I’d love to go back to eighth grade and drop an atomic bomb on the girl who told me my ideas were stupid, and to shut my fat mouth before she smacked it.

For the first week Andy seemed a little hesitant. He made it out like he was waiting for the right moment, but I thought maybe the idea of souring everything felt wrong to him. He had friends in various countries and tribes. He’s a sweet soul who feels uncomfortable when the people he cares about are uncomfortable. In the car after school my desire to live vicariously as a person who not only eschews the fence but blows it up entirely grew stronger each time he told me he was waiting for the right moment to strike.

Waiting for the right moment. I’ve said that many times as a way to justify inaction.

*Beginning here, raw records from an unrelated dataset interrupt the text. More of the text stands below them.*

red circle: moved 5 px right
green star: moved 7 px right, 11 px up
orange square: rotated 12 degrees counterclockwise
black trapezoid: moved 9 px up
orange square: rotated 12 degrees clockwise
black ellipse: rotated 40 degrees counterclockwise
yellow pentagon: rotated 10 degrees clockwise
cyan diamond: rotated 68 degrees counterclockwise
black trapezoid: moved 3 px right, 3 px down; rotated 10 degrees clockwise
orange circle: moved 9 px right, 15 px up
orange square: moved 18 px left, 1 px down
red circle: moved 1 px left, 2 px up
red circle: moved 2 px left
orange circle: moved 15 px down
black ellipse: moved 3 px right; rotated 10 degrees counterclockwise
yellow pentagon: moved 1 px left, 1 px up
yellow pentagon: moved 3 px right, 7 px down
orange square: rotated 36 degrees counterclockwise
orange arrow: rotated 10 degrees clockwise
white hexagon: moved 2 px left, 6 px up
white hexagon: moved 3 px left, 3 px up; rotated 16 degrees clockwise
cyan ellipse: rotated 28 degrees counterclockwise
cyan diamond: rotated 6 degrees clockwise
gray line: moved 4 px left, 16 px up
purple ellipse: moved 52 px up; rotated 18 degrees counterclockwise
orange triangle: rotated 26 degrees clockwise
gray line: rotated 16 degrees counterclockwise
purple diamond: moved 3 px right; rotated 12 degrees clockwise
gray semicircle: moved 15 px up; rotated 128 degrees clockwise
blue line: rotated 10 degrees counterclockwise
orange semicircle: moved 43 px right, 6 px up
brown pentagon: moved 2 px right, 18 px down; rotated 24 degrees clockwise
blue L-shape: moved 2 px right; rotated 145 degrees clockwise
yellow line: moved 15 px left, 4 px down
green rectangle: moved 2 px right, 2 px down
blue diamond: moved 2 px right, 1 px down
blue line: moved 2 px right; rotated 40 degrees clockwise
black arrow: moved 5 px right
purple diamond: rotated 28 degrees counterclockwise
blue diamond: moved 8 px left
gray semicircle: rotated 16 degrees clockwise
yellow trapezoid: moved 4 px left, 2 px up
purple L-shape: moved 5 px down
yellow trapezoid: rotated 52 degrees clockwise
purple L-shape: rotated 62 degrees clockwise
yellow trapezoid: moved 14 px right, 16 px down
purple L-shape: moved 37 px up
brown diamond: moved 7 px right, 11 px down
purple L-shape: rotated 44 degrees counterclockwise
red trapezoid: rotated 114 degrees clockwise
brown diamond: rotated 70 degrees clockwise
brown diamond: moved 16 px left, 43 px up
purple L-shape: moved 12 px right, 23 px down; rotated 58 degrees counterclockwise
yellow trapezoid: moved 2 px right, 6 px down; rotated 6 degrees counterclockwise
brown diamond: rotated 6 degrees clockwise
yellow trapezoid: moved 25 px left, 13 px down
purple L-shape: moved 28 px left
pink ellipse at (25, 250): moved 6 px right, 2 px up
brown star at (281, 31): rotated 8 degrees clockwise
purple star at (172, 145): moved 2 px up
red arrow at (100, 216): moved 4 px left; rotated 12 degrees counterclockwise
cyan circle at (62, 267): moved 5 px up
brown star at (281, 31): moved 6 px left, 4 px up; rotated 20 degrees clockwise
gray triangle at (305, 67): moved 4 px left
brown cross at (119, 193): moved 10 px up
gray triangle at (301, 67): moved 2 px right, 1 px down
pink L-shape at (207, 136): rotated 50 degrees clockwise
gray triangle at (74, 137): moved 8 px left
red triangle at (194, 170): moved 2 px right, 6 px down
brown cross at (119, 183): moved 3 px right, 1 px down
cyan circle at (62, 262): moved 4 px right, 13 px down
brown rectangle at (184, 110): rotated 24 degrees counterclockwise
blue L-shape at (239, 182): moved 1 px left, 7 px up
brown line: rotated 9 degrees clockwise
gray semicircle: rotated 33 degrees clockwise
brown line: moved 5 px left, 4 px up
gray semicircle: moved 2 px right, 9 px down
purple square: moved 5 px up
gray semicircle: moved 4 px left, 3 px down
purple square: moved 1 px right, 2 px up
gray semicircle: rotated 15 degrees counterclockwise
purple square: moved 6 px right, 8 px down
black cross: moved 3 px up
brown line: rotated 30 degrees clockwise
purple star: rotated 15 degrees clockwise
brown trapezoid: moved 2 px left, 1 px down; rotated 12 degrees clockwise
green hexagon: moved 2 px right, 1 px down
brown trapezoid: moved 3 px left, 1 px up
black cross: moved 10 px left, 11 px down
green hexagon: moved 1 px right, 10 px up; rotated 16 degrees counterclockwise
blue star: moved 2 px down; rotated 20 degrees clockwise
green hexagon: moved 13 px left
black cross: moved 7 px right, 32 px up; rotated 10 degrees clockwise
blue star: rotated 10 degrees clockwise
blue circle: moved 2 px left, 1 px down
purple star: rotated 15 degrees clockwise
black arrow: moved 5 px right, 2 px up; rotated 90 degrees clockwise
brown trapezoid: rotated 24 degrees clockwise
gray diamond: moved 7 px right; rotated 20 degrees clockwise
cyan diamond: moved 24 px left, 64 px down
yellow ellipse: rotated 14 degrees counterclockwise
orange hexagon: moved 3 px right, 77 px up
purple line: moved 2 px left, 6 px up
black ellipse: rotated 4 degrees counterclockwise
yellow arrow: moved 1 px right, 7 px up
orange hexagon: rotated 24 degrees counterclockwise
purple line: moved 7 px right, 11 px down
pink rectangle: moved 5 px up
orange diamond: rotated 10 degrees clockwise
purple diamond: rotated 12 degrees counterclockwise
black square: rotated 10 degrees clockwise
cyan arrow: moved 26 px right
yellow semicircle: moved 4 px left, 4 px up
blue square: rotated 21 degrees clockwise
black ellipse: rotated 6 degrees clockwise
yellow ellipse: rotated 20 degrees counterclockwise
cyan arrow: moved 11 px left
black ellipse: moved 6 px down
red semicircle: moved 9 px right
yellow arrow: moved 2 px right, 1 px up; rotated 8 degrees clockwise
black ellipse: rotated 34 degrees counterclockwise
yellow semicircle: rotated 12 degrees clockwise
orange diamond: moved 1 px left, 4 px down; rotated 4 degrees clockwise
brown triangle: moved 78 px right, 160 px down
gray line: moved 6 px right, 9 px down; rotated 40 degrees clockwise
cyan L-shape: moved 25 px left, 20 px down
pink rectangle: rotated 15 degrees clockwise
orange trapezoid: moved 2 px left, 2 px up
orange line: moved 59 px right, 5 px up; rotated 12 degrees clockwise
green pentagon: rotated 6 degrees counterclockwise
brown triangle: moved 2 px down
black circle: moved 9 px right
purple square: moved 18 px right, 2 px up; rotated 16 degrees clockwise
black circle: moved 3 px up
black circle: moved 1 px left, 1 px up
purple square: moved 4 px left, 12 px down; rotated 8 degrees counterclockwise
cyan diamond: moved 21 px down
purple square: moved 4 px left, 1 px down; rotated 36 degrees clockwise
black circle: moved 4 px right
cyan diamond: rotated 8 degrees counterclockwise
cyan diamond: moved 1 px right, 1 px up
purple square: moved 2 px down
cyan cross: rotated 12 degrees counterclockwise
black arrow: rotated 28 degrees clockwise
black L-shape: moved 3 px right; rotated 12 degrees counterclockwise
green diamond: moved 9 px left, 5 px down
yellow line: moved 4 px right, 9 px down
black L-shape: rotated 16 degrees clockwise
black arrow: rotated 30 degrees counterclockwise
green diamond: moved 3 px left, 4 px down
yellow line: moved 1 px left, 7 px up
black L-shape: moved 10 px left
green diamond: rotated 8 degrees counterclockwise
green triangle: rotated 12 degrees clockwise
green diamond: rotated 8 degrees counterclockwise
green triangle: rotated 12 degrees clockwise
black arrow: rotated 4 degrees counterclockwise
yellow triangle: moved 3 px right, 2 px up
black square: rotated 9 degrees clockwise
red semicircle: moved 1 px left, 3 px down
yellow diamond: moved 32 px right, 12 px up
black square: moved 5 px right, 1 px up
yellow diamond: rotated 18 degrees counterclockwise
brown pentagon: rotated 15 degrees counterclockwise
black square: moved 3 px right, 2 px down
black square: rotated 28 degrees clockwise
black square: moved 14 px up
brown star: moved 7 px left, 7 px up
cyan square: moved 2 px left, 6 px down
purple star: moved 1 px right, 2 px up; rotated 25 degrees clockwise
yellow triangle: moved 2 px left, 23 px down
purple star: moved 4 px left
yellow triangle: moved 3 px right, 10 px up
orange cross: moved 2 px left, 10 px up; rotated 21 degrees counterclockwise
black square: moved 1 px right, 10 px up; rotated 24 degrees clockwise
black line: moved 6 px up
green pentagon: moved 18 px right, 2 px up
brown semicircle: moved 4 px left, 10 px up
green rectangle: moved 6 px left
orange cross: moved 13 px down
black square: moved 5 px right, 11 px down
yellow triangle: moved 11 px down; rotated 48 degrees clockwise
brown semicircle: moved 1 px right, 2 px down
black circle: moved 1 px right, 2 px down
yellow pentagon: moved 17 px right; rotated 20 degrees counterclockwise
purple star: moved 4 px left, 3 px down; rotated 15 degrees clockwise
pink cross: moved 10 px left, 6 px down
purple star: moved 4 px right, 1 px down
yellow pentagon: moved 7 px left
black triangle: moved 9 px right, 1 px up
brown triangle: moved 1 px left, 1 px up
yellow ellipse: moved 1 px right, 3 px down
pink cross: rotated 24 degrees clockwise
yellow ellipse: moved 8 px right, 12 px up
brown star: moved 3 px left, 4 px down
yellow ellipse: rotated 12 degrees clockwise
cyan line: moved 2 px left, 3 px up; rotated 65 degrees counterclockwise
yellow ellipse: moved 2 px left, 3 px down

When I don’t want to take a side or take a stand, I pull the I’m waiting card. And I worried that Andy might do the same.

And then one Tuesday he got into the car with a fat-cat smile.

“How was school?” I asked him.

“Oh, it was great,” he said. And continued to grin.

“What happened?”

“Well,” he said. “The members of my tribe were real jerks today.”

“Oh buddy,” I said. “I’m so sorry.”

“Yeah. They were so mean. They told me I was going to ruin everything.” He smirked. “So I just decided I would.”

I held my breath for a second. “And?” I asked.

Andy, saboteur extraordinaire

“I poisoned my own tribe’s water.” The smirk turned into a toothy grin as he leaned back against the seat and added, “Some of them burst into tears.”

Apparently, I won’t be plucking splinters out of Andy’s bum after all.

 

 

One Reply to “Doormats, Weasels, and Jerks”

  1. Haha! Nice job, Andy! Don’t let the bastards (or jerks) get you down. I have friends who hammered lengths of rebar in their lawn to stop vindictive neighbors from driving on it. Just a thought.